**SOURCE EXTRACT:**

Tuesday, December 4, 2018

Decoding a Hymn Revisited

When you look at a hymn in a hymnal, do you ever wonder what some of the items on that page mean?  What is "CM", "LM", or "87 87"?  What is "St. Stephen" or "Winchester New"?  I'm going to revisit that right now.

First thing to know that in modern music, there are "lyrics" and "music".  In hymnody, the "lyrics" and "music" are referred to as "text" and "tune", respectively.  Also, in hymnody, in most cases, the author or source of the text is different from the composer or source of the tune.  "Source" is defined as a book or other collection of music that a particular text or tune was first known to be published in.

Some hymnals are more detailed than others in hymn credits.  A good reason for that is as hymnals are updated, more information may be found about certain hymns.  In some cases, information may even be corrected in future editions.

**COLLECTED MATERIAL:**
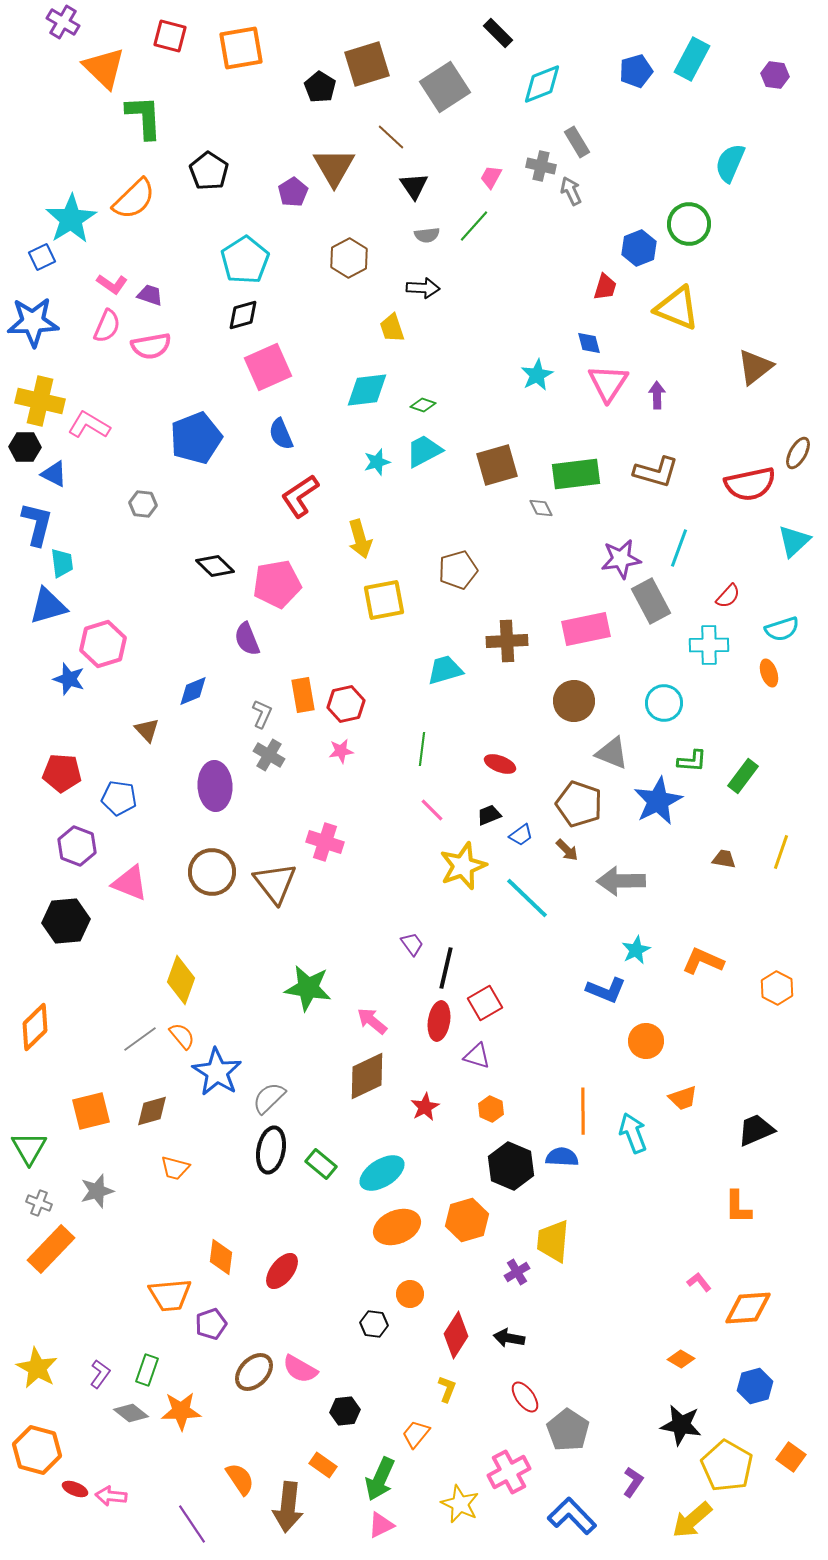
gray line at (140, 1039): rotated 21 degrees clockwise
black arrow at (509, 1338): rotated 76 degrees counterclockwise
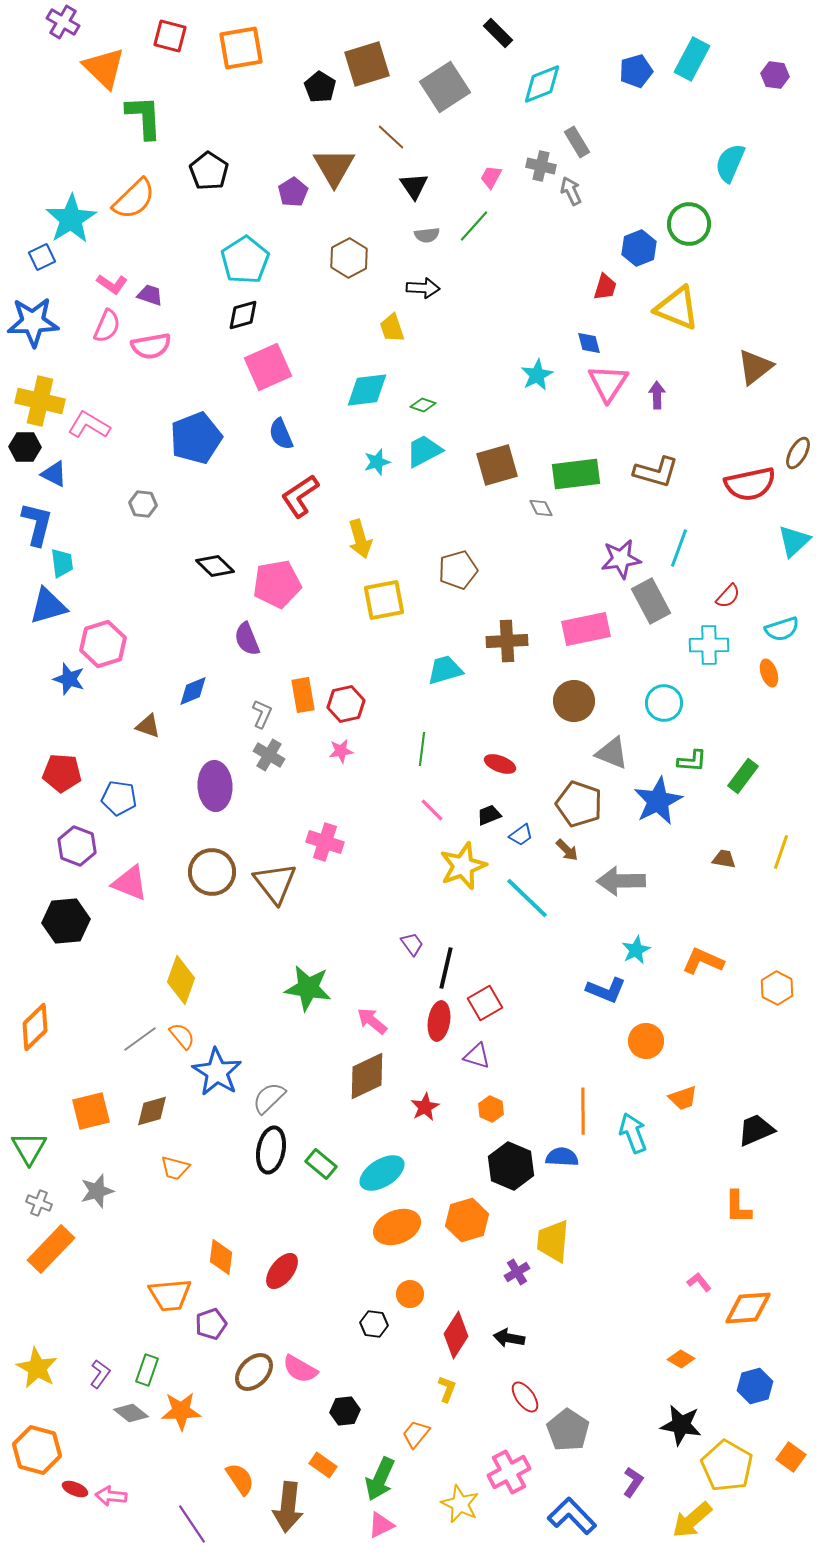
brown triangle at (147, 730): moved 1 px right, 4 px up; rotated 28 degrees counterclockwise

**EXERCISE REQUIREMENTS:**
Retype the hymnal post from "When you look" to "in future editions.". Rely only on the hymnal post for these, not on the data.

**TASK OUTPUT:**
When you look at a hymn in a hymnal, do you ever wonder what some of the items on that page mean?  What is "CM", "LM", or "87 87"?  What is "St. Stephen" or "Winchester New"?  I'm going to revisit that right now.

First thing to know that in modern music, there are "lyrics" and "music".  In hymnody, the "lyrics" and "music" are referred to as "text" and "tune", respectively.  Also, in hymnody, in most cases, the author or source of the text is different from the composer or source of the tune.  "Source" is defined as a book or other collection of music that a particular text or tune was first known to be published in.

Some hymnals are more detailed than others in hymn credits.  A good reason for that is as hymnals are updated, more information may be found about certain hymns.  In some cases, information may even be corrected in future editions.